The paper will describe the usual mosaic of features of modern humans and apes in an upright, bipedal early hominid. This places a well described version of an “Australopith” pattern of walking pattern (which some people say is very modern, other say is very not modern, but is really just it’s own thing neither modern nor not modern) about a million years earlier than previously well described, but from other specimens already known from East and Central Africa and South Africa, this was already pretty much known about.
Had this find occurred about 12 years ago, it would be remarkable because of its age, pushing up against the moment of the last common ancestor of humans and chimps. But subsequent fossil finds have forced us to consider that this split is older, so there is still a million or three years between this recent find and when that split occurred.

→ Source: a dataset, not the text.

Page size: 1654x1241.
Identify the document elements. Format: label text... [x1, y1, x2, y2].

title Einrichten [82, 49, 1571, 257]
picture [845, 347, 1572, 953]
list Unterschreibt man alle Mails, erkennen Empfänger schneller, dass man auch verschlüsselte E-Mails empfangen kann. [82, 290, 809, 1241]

If you remove the straw man arguments (that early hominids were “knuckle draggers” and so on) this find is unremarkable and does nothing to change our view of human evolution, however it is extensive (over 30 individuals are being described) and intensive (several different papers are being written on it and published together).
Someone does need to start asking the question: How can a major set of hominid fossils languish unpublished for 17 years. That, I’m afraid, is the most remarkable thing about this particular press event.
So, yes my title, “not all that interesting” is a bit snarky. I just want you to know that nothing I’ve read or heard so far changes what was already known, causes us to rethink human evolution, fills a gap that we didn’t already pretty much have filled.
What it DOES do, is provide rich and detailed analysis about a very important extinct species of hominid. It is actually very very interesting, but at a level that is mind numbingly specific and detailed. I promise you that when I tell you what is actually interesting about these fossils, after I’ve read all the papers and the monograph, I might have to lie to keep you from falling asleep. But I will be fully awake and enjoying it all.